The bug has been referenced in the following commit(s): https://gitweb.gentoo.org/repo/gentoo.git/commit/?id=1e9f2d420dbf8be174aef307ea10bce4739a7e8f commit 1e9f2d420dbf8be174aef307ea10bce4739a7e8f Author: Andreas K. Hüttel <dilfridge@gentoo.org> AuthorDate: 2022-04-20 21:42:48 +0000 Commit: Andreas K. Hüttel <dilfridge@gentoo.org> CommitDate: 2022-04-20 22:25:31 +0000 sys-libs/glibc: 2.35 patchset bump Mostly fixes issues with m68k and mips-n32 Bug: https://bugs.gentoo.org/837734 Bug: https://sourceware.org/bugzilla/show_bug.cgi?id=29069 Bug: https://sourceware.org/bugzilla/show_bug.cgi?id=29071 Package-Manager: Portage-3.0.30, Repoman-3.0.3 Signed-off-by: Andreas K. Hüttel <dilfridge@gentoo.org> sys-libs/glibc/Manifest | 1 + sys-libs/glibc/glibc-2.35-r3.ebuild | 1593 +++++++++++++++++++++++++++++++++++ 2 files changed, 1594 insertions(+)
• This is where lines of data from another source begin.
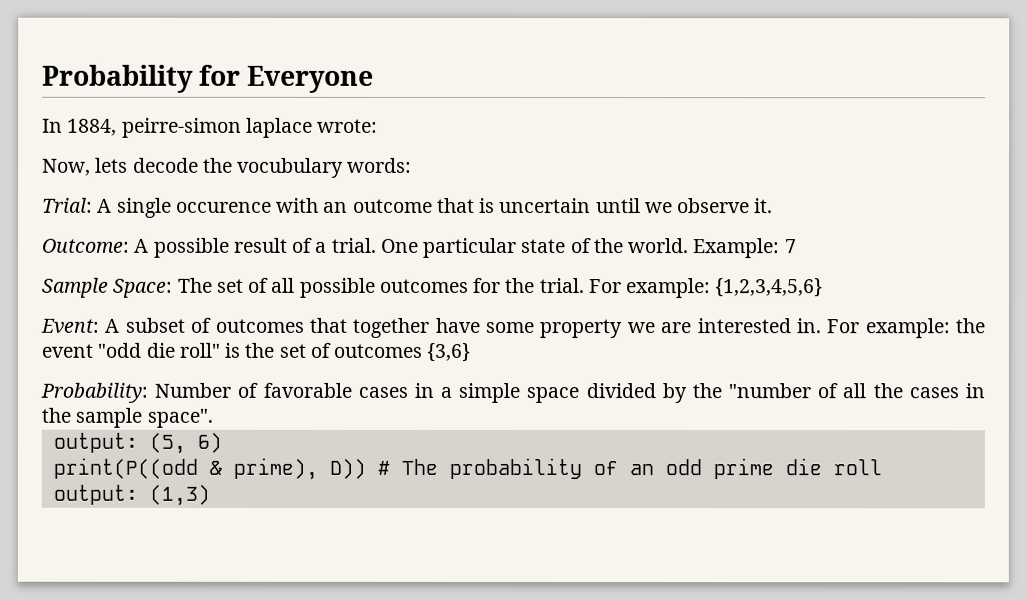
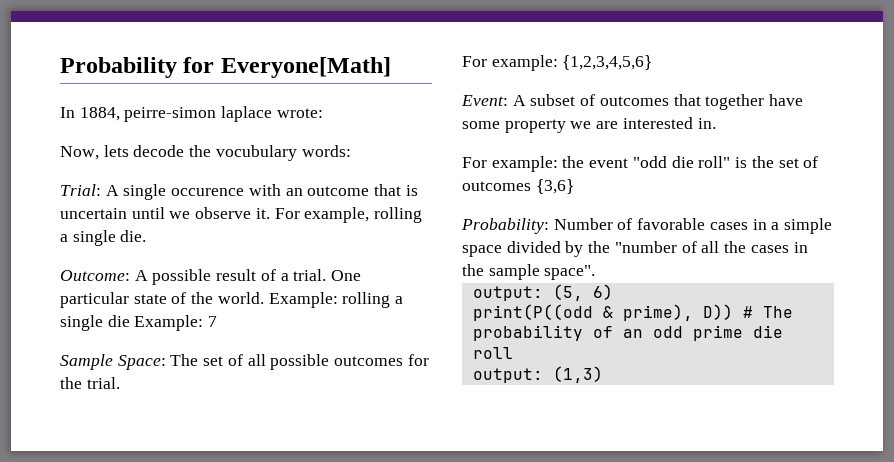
[247,65,375,93] Everyone -> [220,57,391,78] Everyone[Math]
(774, 206) none -> [274,207,423,223] [60,230,147,246] For example, rolling a single die.
(781, 248) none -> [342,292,404,308] [60,315,204,331] rolling a single die Example:
(585, 286) none -> (120, 383) //
(821, 326) none -> (716, 123) //

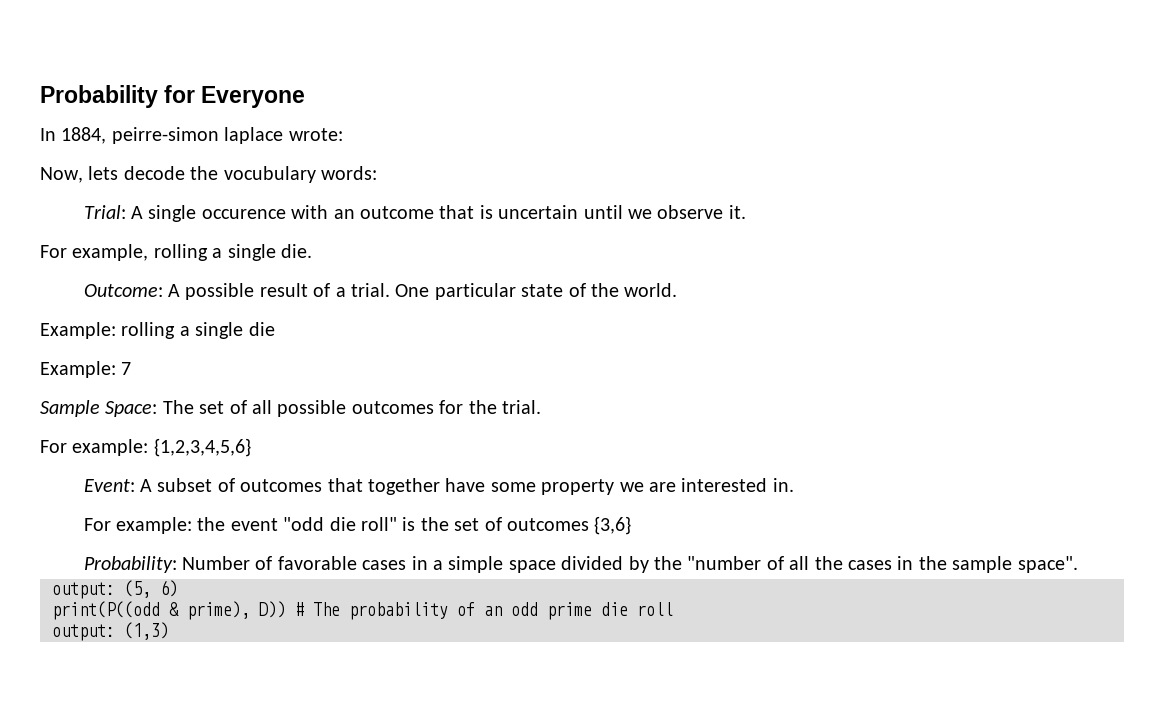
[220,57,391,78] Everyone[Math] -> [201,86,306,108] Everyone
(270, 213) none -> (746, 212) //
(264, 298) none -> (678, 290) //
(130, 321) none -> (275, 329) //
The bug has been referenced in the following commit(s): https://gitweb.gentoo.org/repo/gentoo.git/commit/?id=410541fae25da99b5dfc45a386cc9d30db184840 commit 410541fae25da99b5dfc45a386cc9d30db184840 Author: Andreas K. Hüttel <dilfridge@gentoo.org> AuthorDate: 2022-04-22 10:45:42 +0000 Commit: Andreas K. Hüttel <dilfridge@gentoo.org> CommitDate: 2022-04-22 10:45:42 +0000 sys-libs/glibc: Rekeyword 2.35-r3 Bug: https://bugs.gentoo.org/837734 Bug: https://sourceware.org/bugzilla/show_bug.cgi?id=29069 Bug: https://sourceware.org/bugzilla/show_bug.cgi?id=29071 Package-Manager: Portage-3.0.30, Repoman-3.0.3 Signed-off-by: Andreas K. Hüttel <dilfridge@gentoo.org> sys-libs/glibc/glibc-2.35-r3.ebuild | 2 +- 1 file changed, 1 insertion(+), 1 deletion(-)
Fixed in 2.35-r3 and 2.34-r13 (which I'll rekeyword sometime today or tomorrow).